Barone’s Guide to Government: Speaker of the House

The history behind partisan speakers

The House of Representatives shall chuse their Speaker and other officers,” states Article I, Section 2 of the Constitution. “The Senate,” states Article I, Section 4, “shall chuse their officers, and also a President pro tempore in the Absence of the Vice President, or when he shall exercise the Office of President of the United States.”

These are the only references in the main body of the Constitution to specific officials of each house of Congress; each is referred to also in the 25th Amendment, adopted in 1967. And the references are not co-equal.

The Framers’ wording suggests that the president pro tempore of the Senate is not an officer with an independent function, but only a stand-in if needed for the vice-president, who is designated as the Senate’s presiding officer. The words “shall chuse their speaker,” in contrast, suggests that the Framers had a clear idea of what a speaker was, and that the speaker had a working function. The obvious model was the speaker of the British House of Commons.

What is surprising, then, is that the American speaker of the House came, rather quickly, to have a function quite different from the British speaker of the House.
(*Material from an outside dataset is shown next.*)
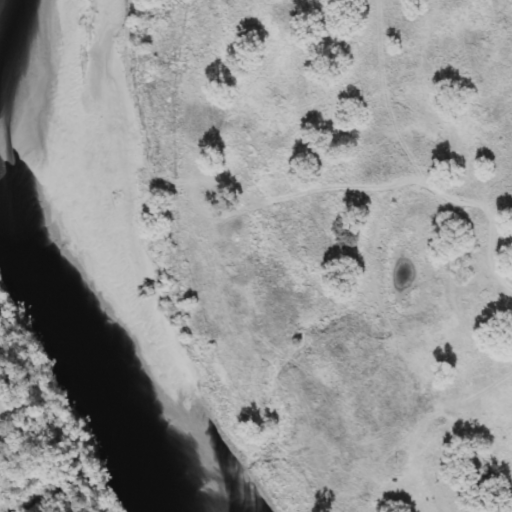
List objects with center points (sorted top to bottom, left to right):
river: (30, 275)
In Britain (and in England before the Act of Union joined England and Scotland in 1707), the speaker was, and is still today, regarded as a neutral presiding officer, responsible to the House as a whole.
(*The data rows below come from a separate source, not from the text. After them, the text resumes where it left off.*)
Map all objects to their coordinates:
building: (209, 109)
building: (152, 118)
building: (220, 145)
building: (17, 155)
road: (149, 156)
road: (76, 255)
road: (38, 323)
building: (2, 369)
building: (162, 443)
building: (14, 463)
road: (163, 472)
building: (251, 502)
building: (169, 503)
The House of Commons has had presiding officers since 1258, and they have explicitly been titled speaker since 1376. Initially, speakers were regarded as the monarch’s agent in the House, responsible for the orderly carrying on of parliamentary business. But by the time of the English Civil War, it was established that the speaker was the agent of the House.

In 1642, King Charles I entered the House of Commons and demanded the arrest of five members for treason. The King asked Speaker William Lenthall where these men were. “May it please your Majesty,” the speaker replied. “I have neither eyes to see nor tongue to speak in this place, but as the House is pleased to direct me, whose servant I am.” No monarch entered the chamber of the House of Commons again.

By the middle of the 19th century, the tradition was firmly established of the speaker as a nonpartisan servant of the House. Currently, British speakers are selected infrequently, are not necessarily members of the governing party, and after their selection do not vote on any measure (except to break ties) and are typically re-elected in their constituencies without major party opposition.

The American office of speaker has had a different history. From the very first Congress, speakers were identified as pro- or anti-administration — Jonathan Dayton and Theodore Sedgwick as Federalists, Nathaniel Macon and Joseph Varnum as Republicans. Henry Clay was first elected Speaker in 1811, as a Jeffersonian but also as a War Hawk. In contrast to British speakers, American speakers seldom preside over the House.

American speakers also rarely and seldom cast votes (when they do preside or vote, it is taken as an indication they consider the issue very important). American speakers do feel an obligation to represent the whole House on institutional matters, but the position has been largely partisan for more than 200 years.